# Synthetic data 

In [18]:
import numpy as np
np.set_printoptions(suppress=True)
import matplotlib.pyplot as plt
import pickle
import os

In [19]:
n_products = 1000
n_cusines = 20
products = list(range(n_products))
cuisines = list(range(n_cusines))

In [20]:
# each product has some overall frequency, 
# there are products globally infrequent and globally frequent
# some relative measure of frequency is proposed, e.g. frequent items are those with measure > 5
products_frequency = np.random.normal(size = n_products)
products_frequency = np.maximum(0, (products_frequency + 3.5))
# products_frequency

# Each cusine has from 5 to 15 frequent products used in recipes
n_frequent_products_of_cusines = np.random.randint(2, 10, n_cusines)

# Those products are:
frequent_products_of_cuisines = {}

for cuisine in range(n_cusines):
    frequent_products_of_cuisines[cuisine] = np.random.randint(0, n_products, n_frequent_products_of_cusines[cuisine])

In [21]:
# frequency of products in cusines will be adjusted in such way, that frequent products from a cusine will have 20% of overall frequency for cuisine

frequency_of_products_in_cuisines = {}

for cuisine in cuisines:
    frequent = frequent_products_of_cuisines[cuisine]
    non_frequent = list(set(products) - set(frequent))
    
    non_frequent_sum_frequency = sum(products_frequency[non_frequent])
    sum_freq_of_freq_products = 0.2 * non_frequent_sum_frequency
    
    frequency_of_products_in_cuisines[cuisine] = products_frequency
    
    mean_of_freq = sum_freq_of_freq_products / len(frequent)
    freqent_items_frequency = mean_of_freq + np.random.uniform(-mean_of_freq/5, mean_of_freq/5, len(frequent))
    
    freqent_items_frequency[0] *=2
    freqent_items_frequency[1] *=1.5
    
    frequency_of_products_in_cuisines[cuisine][frequent] = freqent_items_frequency
    frequency_of_products_in_cuisines[cuisine] = frequency_of_products_in_cuisines[cuisine].astype(int)
    

In [22]:
# Each cusine will have some number of recipes, from 10 to 50
number_of_recipes_per_cuisine = np.random.randint(10, 50, n_cusines)
# number_of_recipes_per_cuisine

In [23]:
# dictionary, key: cuisine, values: 2-dimensional array; each inner array is a list of products in recipe
recipes_of_cuisine = {}

for cuisine in range(n_cusines):
    recipes = []
    
    helper = []
    frequency_of_products = frequency_of_products_in_cuisines[cuisine]
    
    
    for i, freq in enumerate(frequency_of_products):
        for j in range(int(freq)):
            helper.append(i)
    
    #print(helper)
    
    for recipe_number in range(number_of_recipes_per_cuisine[cuisine]):
        len_of_recipe = np.random.randint(5, 15)
        
        recipes.append(np.unique(np.random.choice(helper, len_of_recipe)))
    
    recipes_of_cuisine[cuisine] = recipes


# Creating user purchases
### Each user has some dominating cuisine

In [24]:
# Each user will have dominant cuisine
# Each user will prepare 3 recipes from his dominant cusine
n_users = 1000
users = list(range(n_users))
dominant_cusine_for_user = np.random.randint(0, n_cusines, n_users)

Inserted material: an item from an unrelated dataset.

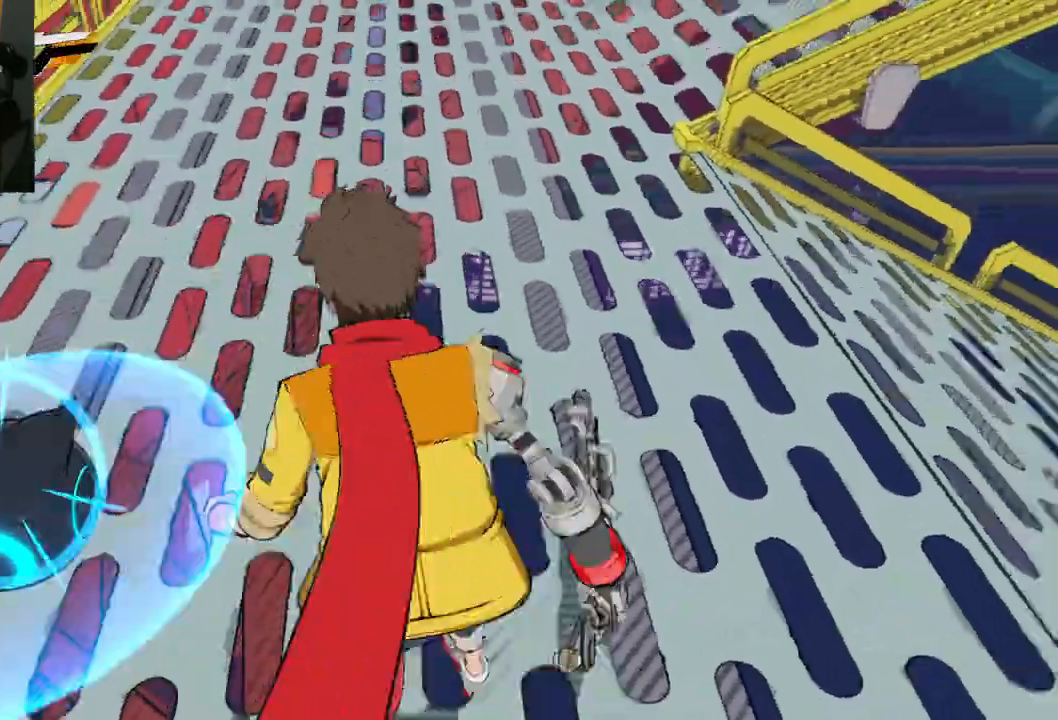
{"buttons": ["R1"], "left_stick": "up-right", "right_stick": "right", "events": [[83, "R1", "up"], [283, "left_stick", "up-right"], [383, "R1", "down"]]}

## Each customer: 3 full recipes 

In [30]:
bought_products = {}

for user in users:
    available_recipes = recipes_of_cuisine[dominant_cusine_for_user[user]]
    
    chosen_recipes = np.random.choice(len(available_recipes), 3)
    
    rec = []
    
    for el in chosen_recipes:
        rec.append(available_recipes[el])

    needed_products = np.concatenate(rec)
    
    bought_products[user] = np.unique(needed_products)

data_folder = "../../data/artificial_data/3 recipes from preferred cuisine"
os.mkdir(data_folder)

with open(f'{data_folder}/bought_products.p', 'wb') as fp:
    pickle.dump(bought_products, fp, protocol=pickle.HIGHEST_PROTOCOL)
    
with open(f'{data_folder}/dominant_cusine_for_user.p', 'wb') as fp:
    pickle.dump(dominant_cusine_for_user, fp, protocol=pickle.HIGHEST_PROTOCOL)

with open(f'{data_folder}/recipes_of_cuisine.p', 'wb') as fp:
    pickle.dump(recipes_of_cuisine, fp, protocol=pickle.HIGHEST_PROTOCOL)

## Each customer: 3 not full recipes  

In [31]:
bought_products = {}

for user in users:
    available_recipes = recipes_of_cuisine[dominant_cusine_for_user[user]]
    
    chosen_recipes = np.random.choice(len(available_recipes), 3)
    
    rec = []
    
    for el in chosen_recipes:
        recipe = available_recipes[el]
        subset_of_recipe = recipe[: int(0.7 * len(recipe))]
        rec.append(subset_of_recipe)

    needed_products = np.concatenate(rec)
    
    bought_products[user] = np.unique(needed_products)
    
data_folder = "../../data/artificial_data/3 recipes from preferred cuisine not full"
os.mkdir(data_folder)

with open(f'{data_folder}/bought_products.p', 'wb') as fp:
    pickle.dump(bought_products, fp, protocol=pickle.HIGHEST_PROTOCOL)
    
with open(f'{data_folder}/dominant_cusine_for_user.p', 'wb') as fp:
    pickle.dump(dominant_cusine_for_user, fp, protocol=pickle.HIGHEST_PROTOCOL)

with open(f'{data_folder}/recipes_of_cuisine.p', 'wb') as fp:
    pickle.dump(recipes_of_cuisine, fp, protocol=pickle.HIGHEST_PROTOCOL)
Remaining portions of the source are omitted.